**INPUT DATA:**
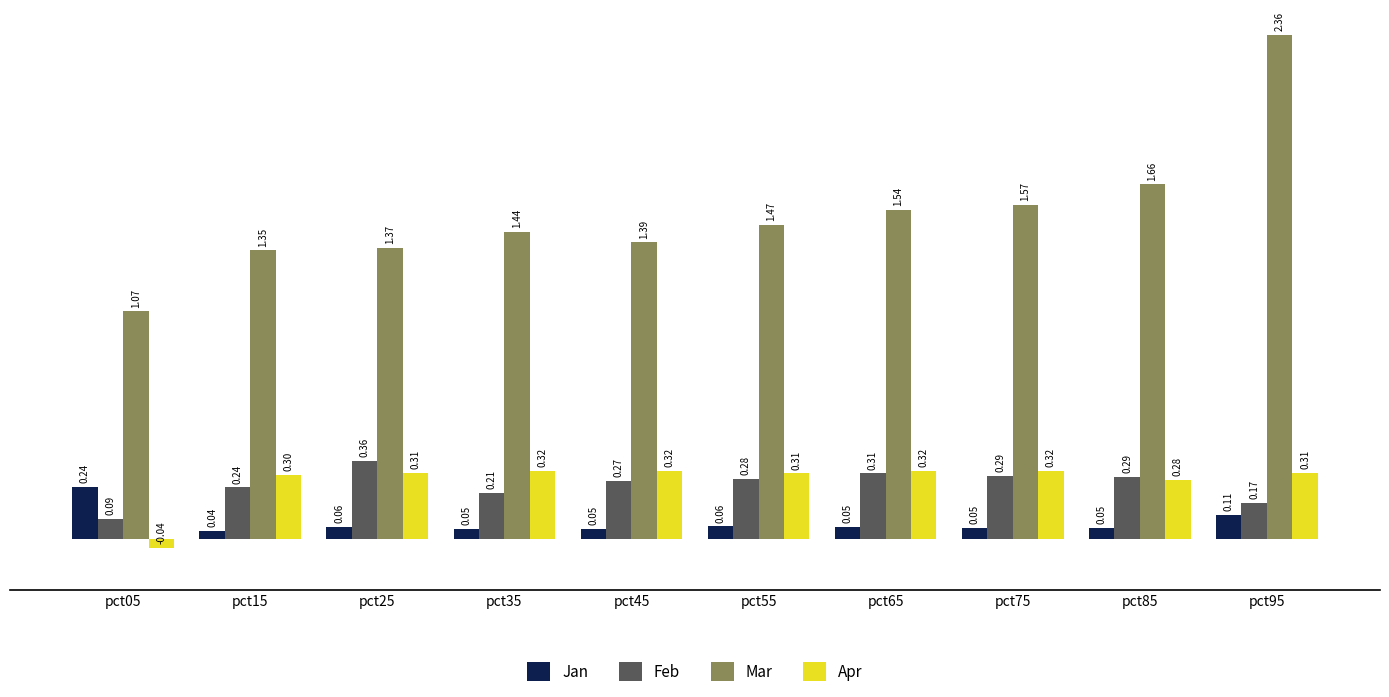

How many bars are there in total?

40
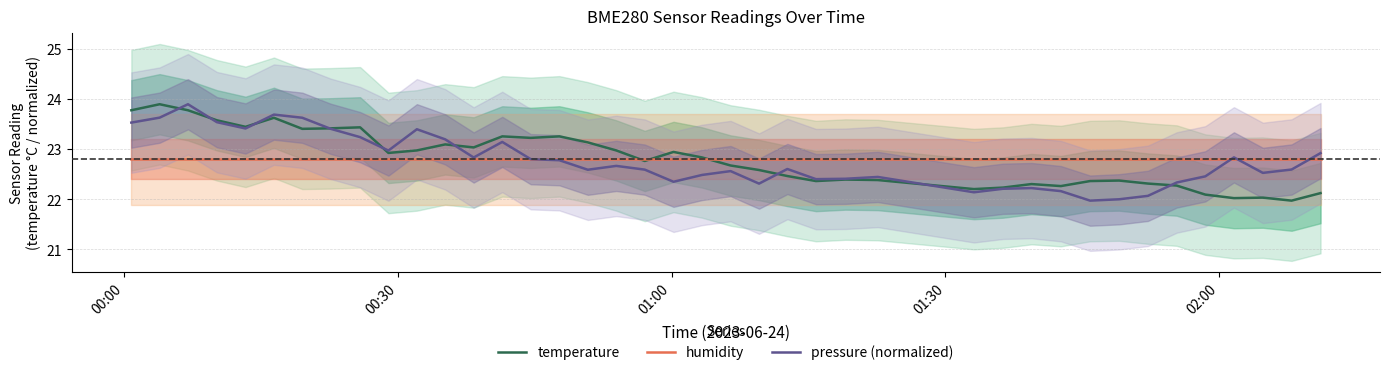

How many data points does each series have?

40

==

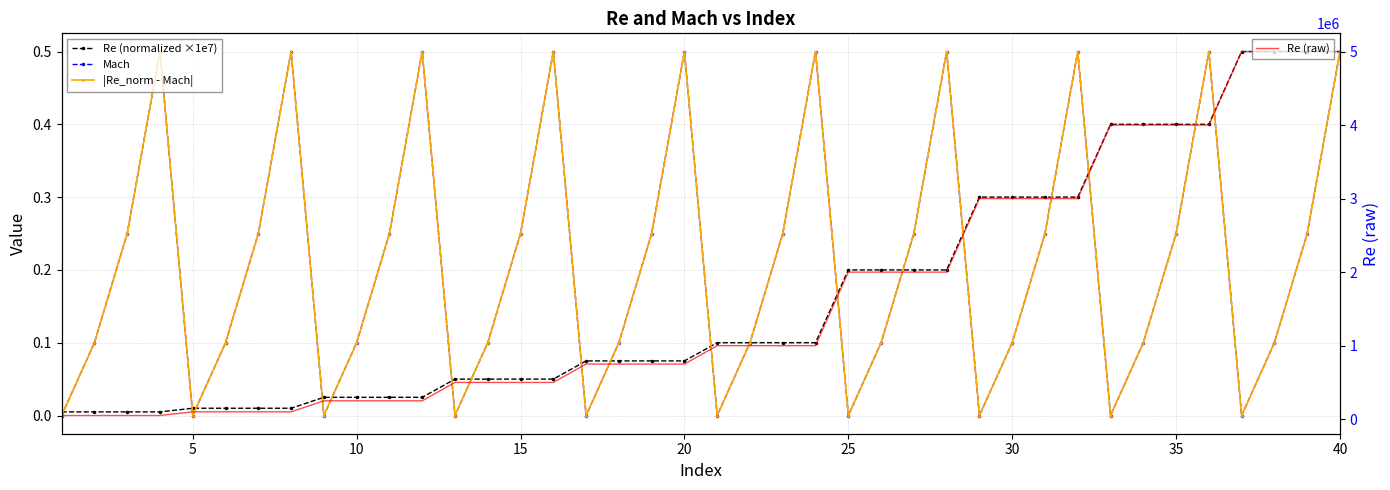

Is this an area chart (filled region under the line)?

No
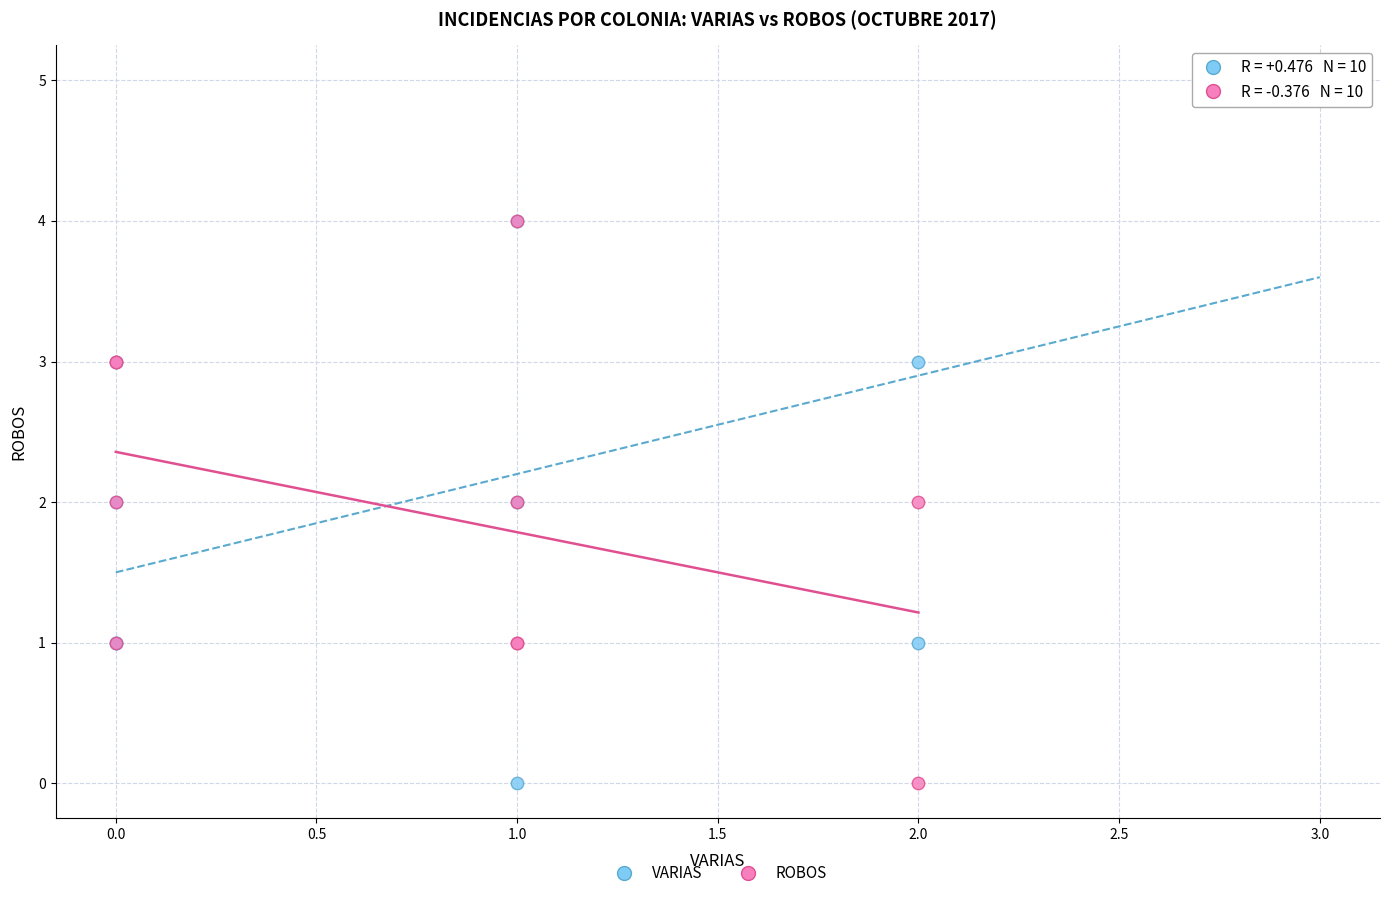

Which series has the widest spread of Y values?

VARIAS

**WHAT THE TASK ASKS:** Reproduce the records verbatim, beginning at the line that contains "How many bars are there in total?" and stopping after the line that contains "How many data points does each series have?". Omit the pictures.

**SOLUTION BELOW:**
How many bars are there in total?

40

How many data points does each series have?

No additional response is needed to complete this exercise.